GIVEN RECORDS →
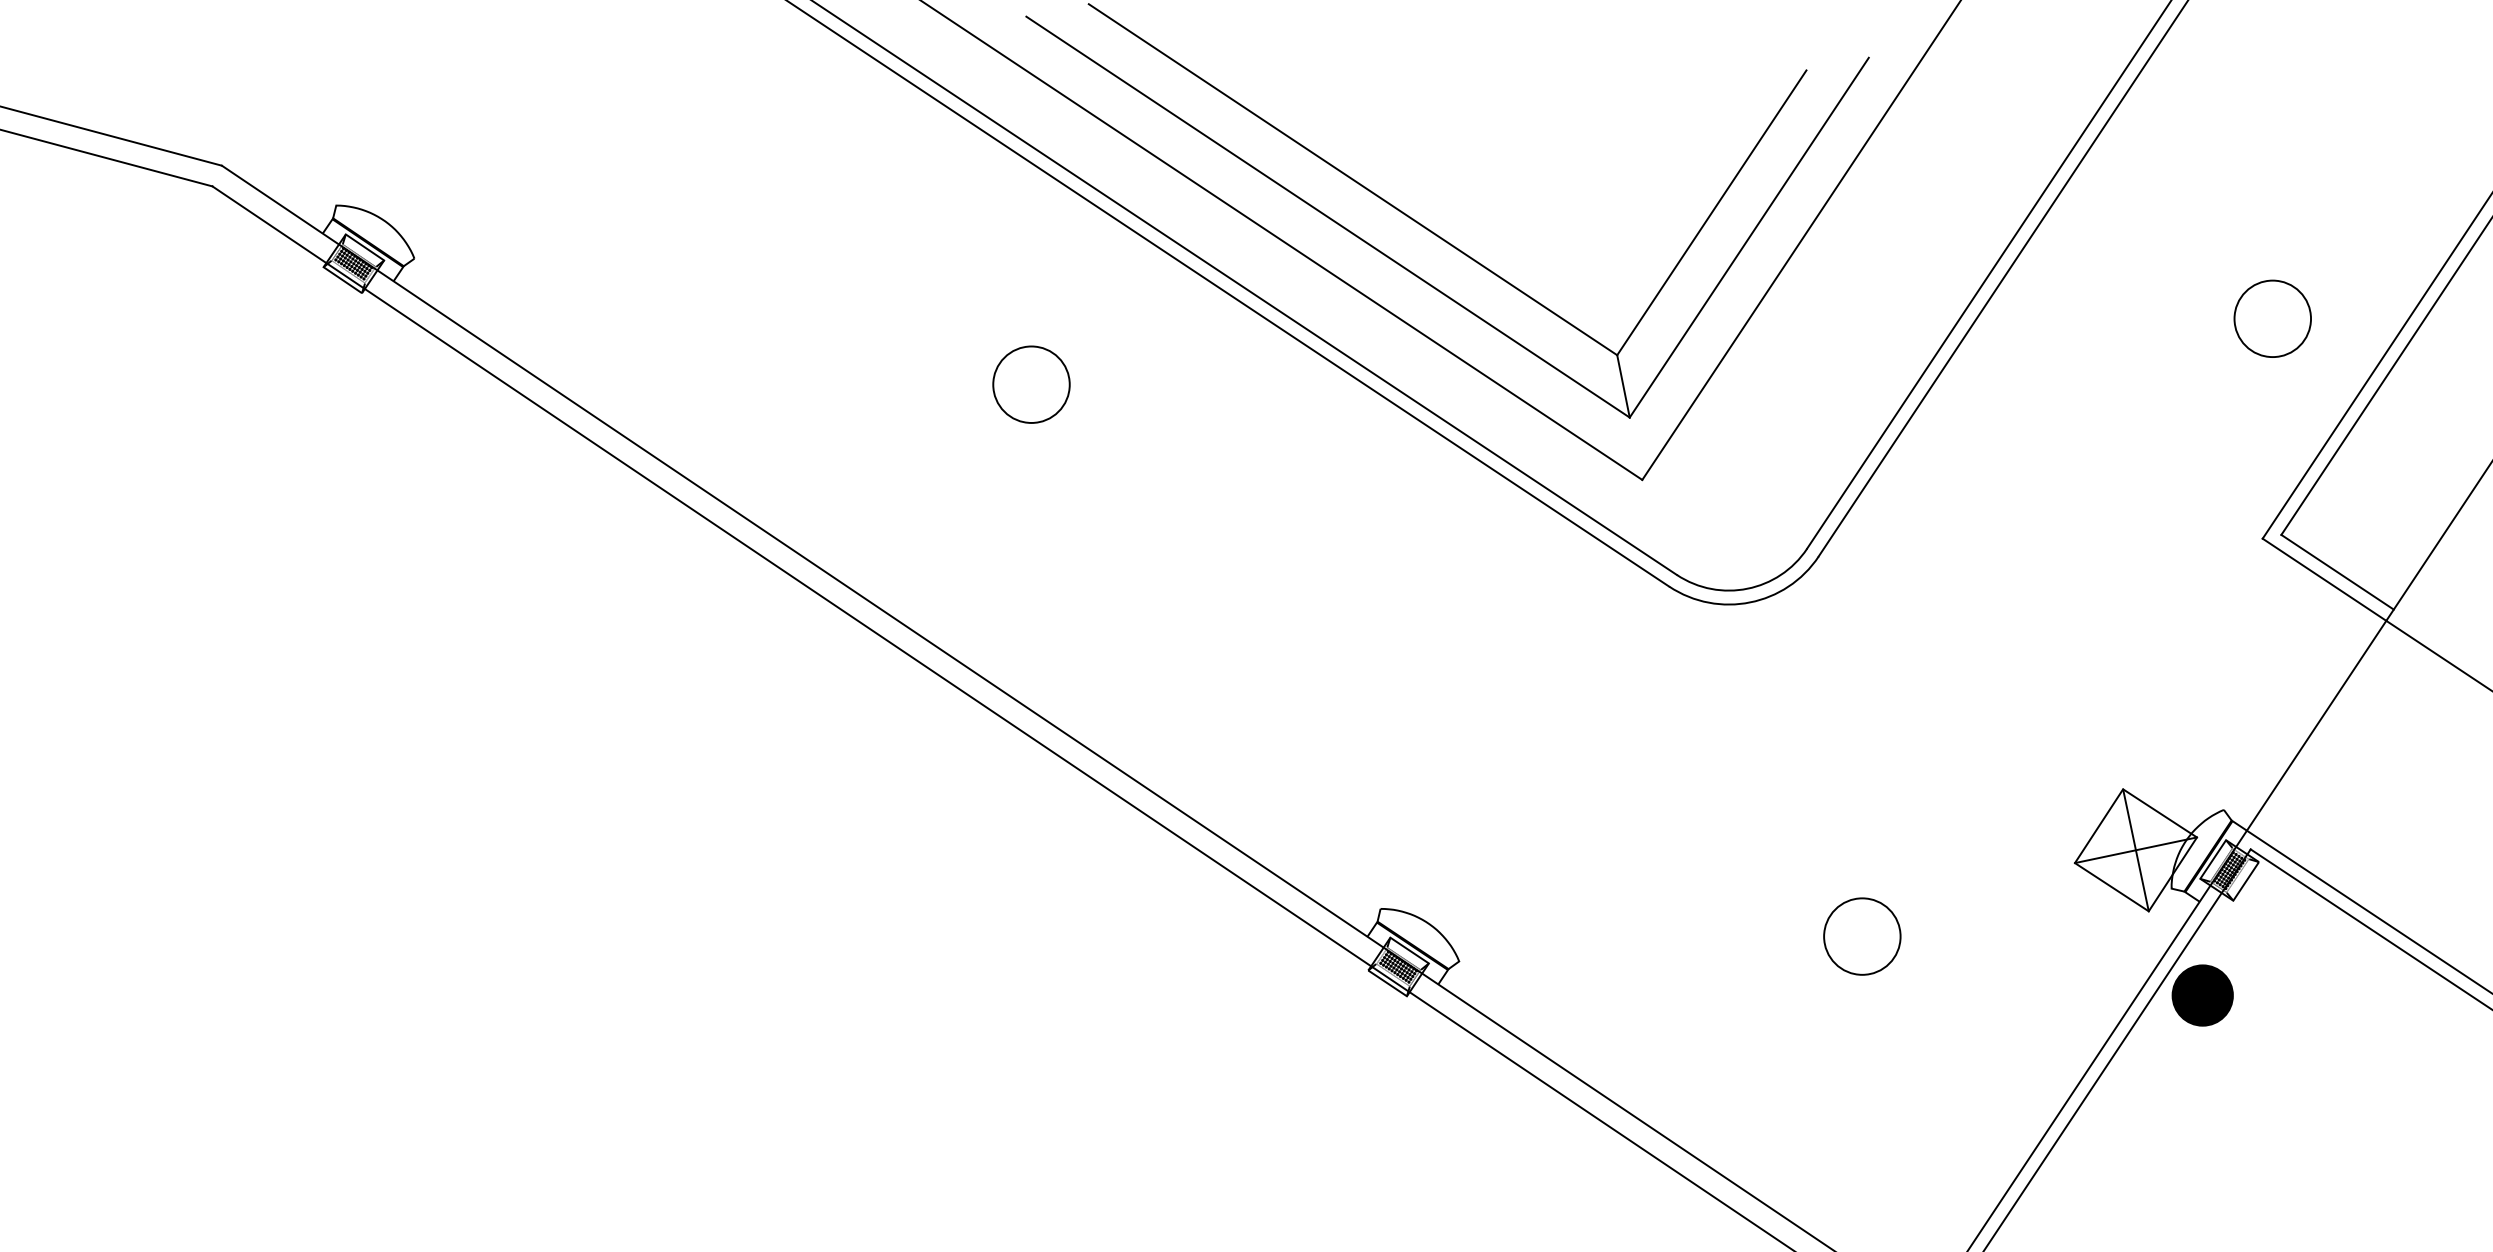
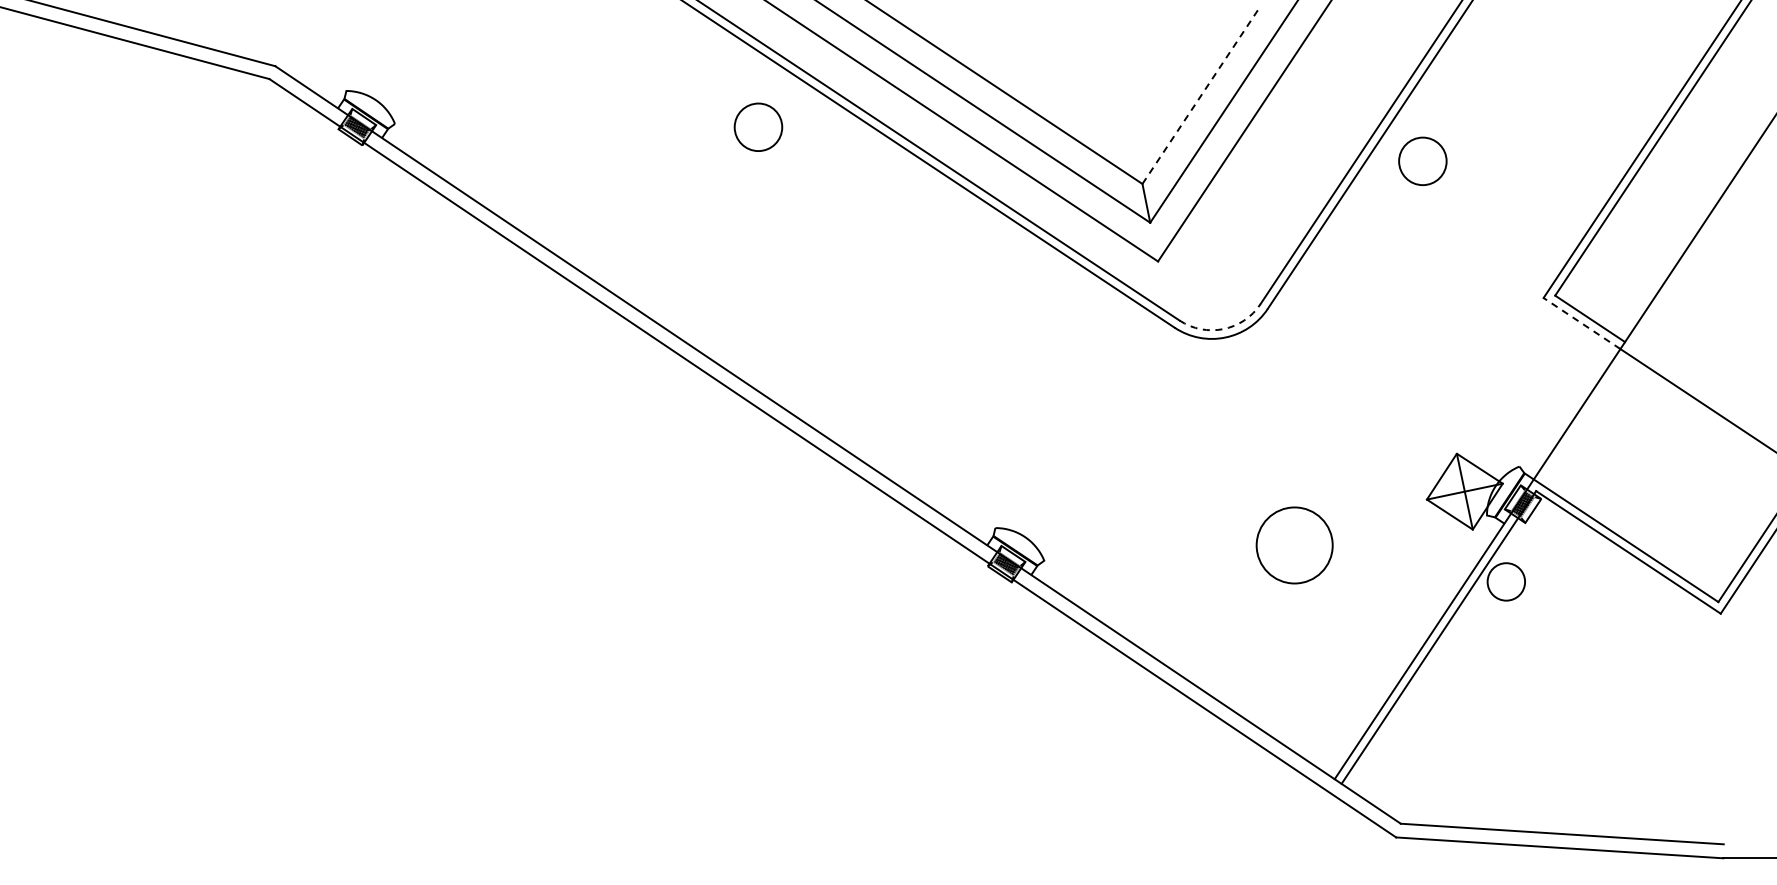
line: (1712, 212) -> (1201, 95), solid -> dashed
circle: (2272, 317) -> (1422, 160), moved
circle: (1031, 383) -> (758, 126), moved
line: (2323, 579) -> (1581, 323), solid -> dashed
arc: (1747, 589) -> (1223, 329), solid -> dashed
circle: (1861, 935) -> (1294, 544), size x1.6
fill: (2202, 994) -> (1506, 581), removed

EXERCISE DETAILS →
The "circle: (1861, 935) -> (1294, 544), size x1.6" line through the last line above: set these down exactly and add nothing else.

RESULT OF THIS TASK →
circle: (1861, 935) -> (1294, 544), size x1.6
fill: (2202, 994) -> (1506, 581), removed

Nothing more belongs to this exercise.